____ Data excerpts

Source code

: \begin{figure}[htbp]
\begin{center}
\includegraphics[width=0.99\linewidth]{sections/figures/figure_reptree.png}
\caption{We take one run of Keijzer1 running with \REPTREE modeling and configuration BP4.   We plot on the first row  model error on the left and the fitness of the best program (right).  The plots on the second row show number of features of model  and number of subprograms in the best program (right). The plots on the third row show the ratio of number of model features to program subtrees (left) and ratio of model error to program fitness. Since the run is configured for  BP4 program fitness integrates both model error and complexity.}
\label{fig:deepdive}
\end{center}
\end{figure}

________

Required work:
The whole listing must be reproduced exactly. Do not skip a line.

Exercise output:
Source code

: \begin{figure}[htbp]
\begin{center}
\includegraphics[width=0.99\linewidth]{sections/figures/figure_reptree.png}
\caption{We take one run of Keijzer1 running with \REPTREE modeling and configuration BP4.   We plot on the first row  model error on the left and the fitness of the best program (right).  The plots on the second row show number of features of model  and number of subprograms in the best program (right). The plots on the third row show the ratio of number of model features to program subtrees (left) and ratio of model error to program fitness. Since the run is configured for  BP4 program fitness integrates both model error and complexity.}
\label{fig:deepdive}
\end{center}
\end{figure}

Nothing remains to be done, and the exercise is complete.